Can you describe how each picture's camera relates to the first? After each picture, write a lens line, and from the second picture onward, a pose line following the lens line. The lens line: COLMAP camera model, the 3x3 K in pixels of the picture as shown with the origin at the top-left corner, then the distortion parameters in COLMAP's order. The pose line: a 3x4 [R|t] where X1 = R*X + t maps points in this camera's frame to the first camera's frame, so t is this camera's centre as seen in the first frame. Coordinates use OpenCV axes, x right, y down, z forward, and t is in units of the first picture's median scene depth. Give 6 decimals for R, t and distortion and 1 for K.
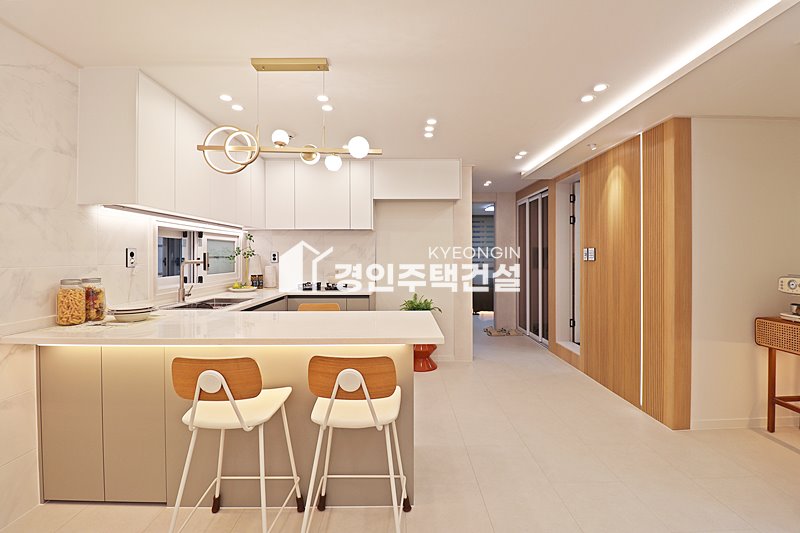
lens RADIAL K [[368.3, 0, 406.5], [0, 368.3, 258.3], [0, 0, 1]] dist [0.000721, -0.012840]
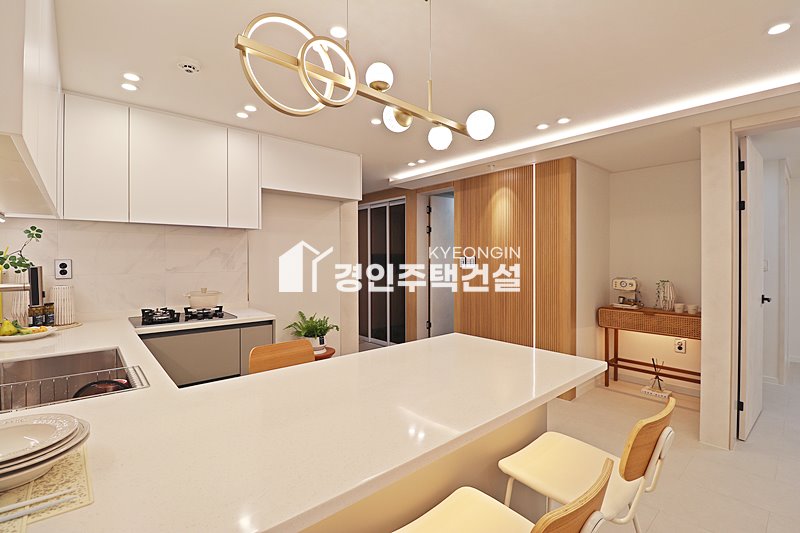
lens RADIAL K [[368.3, 0, 406.7], [0, 368.3, 261.3], [0, 0, 1]] dist [0.000721, -0.012840]
pose [[0.755662, -0.003483, 0.654952, -0.478355], [0.003530, 0.999993, 0.001245, -0.020025], [-0.654952, 0.001371, 0.755669, 0.352161]]
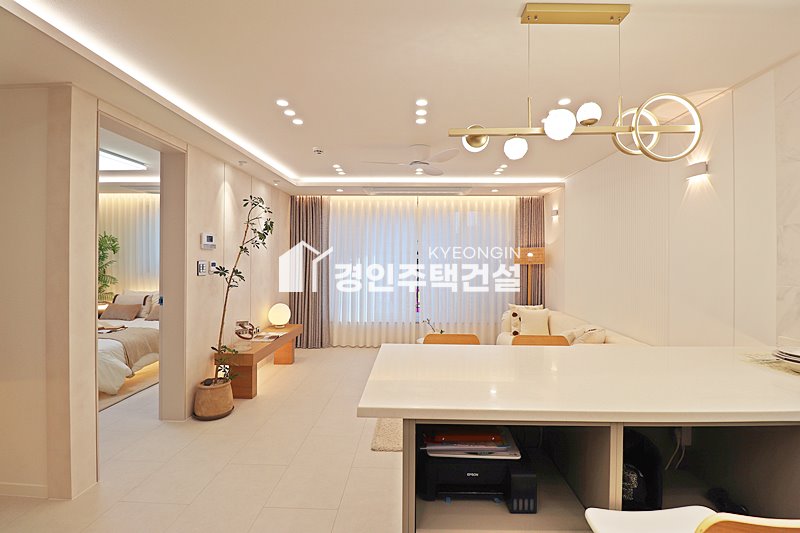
lens RADIAL K [[368.3, 0, 405.6], [0, 368.3, 258.2], [0, 0, 1]] dist [0.000721, -0.012840]
pose [[-0.999168, -0.005017, 0.040481, -0.009747], [-0.004854, 0.999980, 0.004124, -0.030361], [-0.040501, 0.003924, -0.999172, 1.186840]]
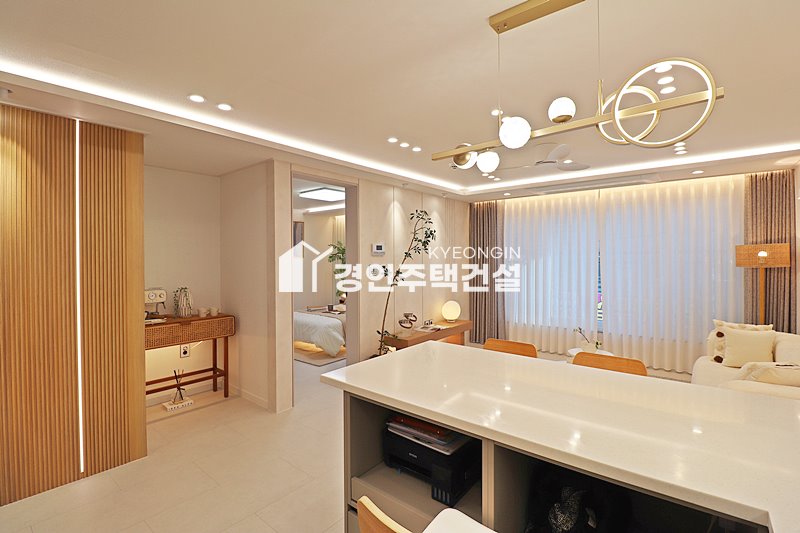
lens RADIAL K [[368.3, 0, 407.1], [0, 368.3, 258.5], [0, 0, 1]] dist [0.000721, -0.012840]
pose [[-0.771620, 0.002591, 0.636079, -0.374671], [0.010074, 0.999916, 0.008147, -0.049345], [-0.636004, 0.012694, -0.771581, 1.147040]]
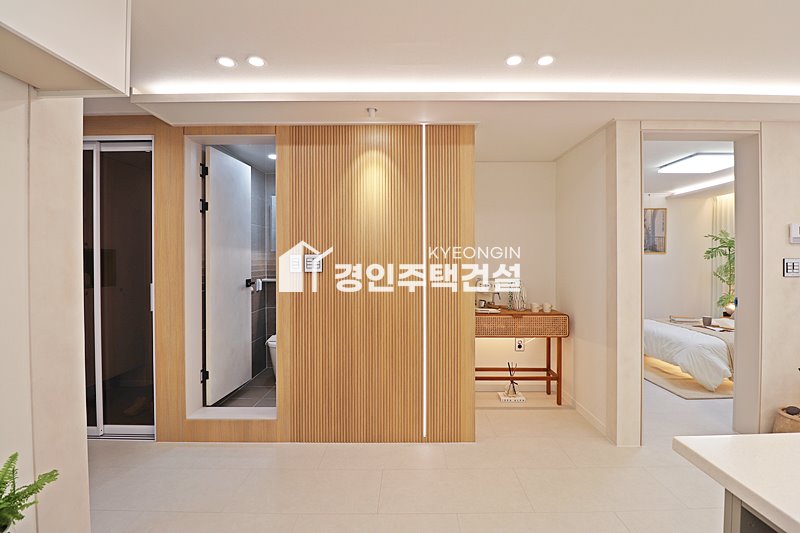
lens RADIAL K [[368.3, 0, 407.1], [0, 368.3, 260.7], [0, 0, 1]] dist [0.000721, -0.012840]
pose [[0.014109, -0.002583, 0.999897, -0.232538], [0.008348, 0.999962, 0.002466, -0.020070], [-0.999866, 0.008312, 0.014130, 1.025059]]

-*-

Exercise prompt:
Extract, word for word, the lines of the records starting at the very beginning and ending with the line that contains "0.001371, 0.755669, 0.352161]]". Leave the pictures out of your answer.

Output for this exercise:
Can you describe how each picture's camera relates to the first? After each picture, write a lens line, and from the second picture onward, a pose line following the lens line. The lens line: COLMAP camera model, the 3x3 K in pixels of the picture as shown with the origin at the top-left corner, then the distortion parameters in COLMAP's order. The pose line: a 3x4 [R|t] where X1 = R*X + t maps points in this camera's frame to the first camera's frame, so t is this camera's centre as seen in the first frame. Coordinates use OpenCV axes, x right, y down, z forward, and t is in units of the first picture's median scene depth. Give 6 decimals for R, t and distortion and 1 for K.
lens RADIAL K [[368.3, 0, 406.5], [0, 368.3, 258.3], [0, 0, 1]] dist [0.000721, -0.012840]
lens RADIAL K [[368.3, 0, 406.7], [0, 368.3, 261.3], [0, 0, 1]] dist [0.000721, -0.012840]
pose [[0.755662, -0.003483, 0.654952, -0.478355], [0.003530, 0.999993, 0.001245, -0.020025], [-0.654952, 0.001371, 0.755669, 0.352161]]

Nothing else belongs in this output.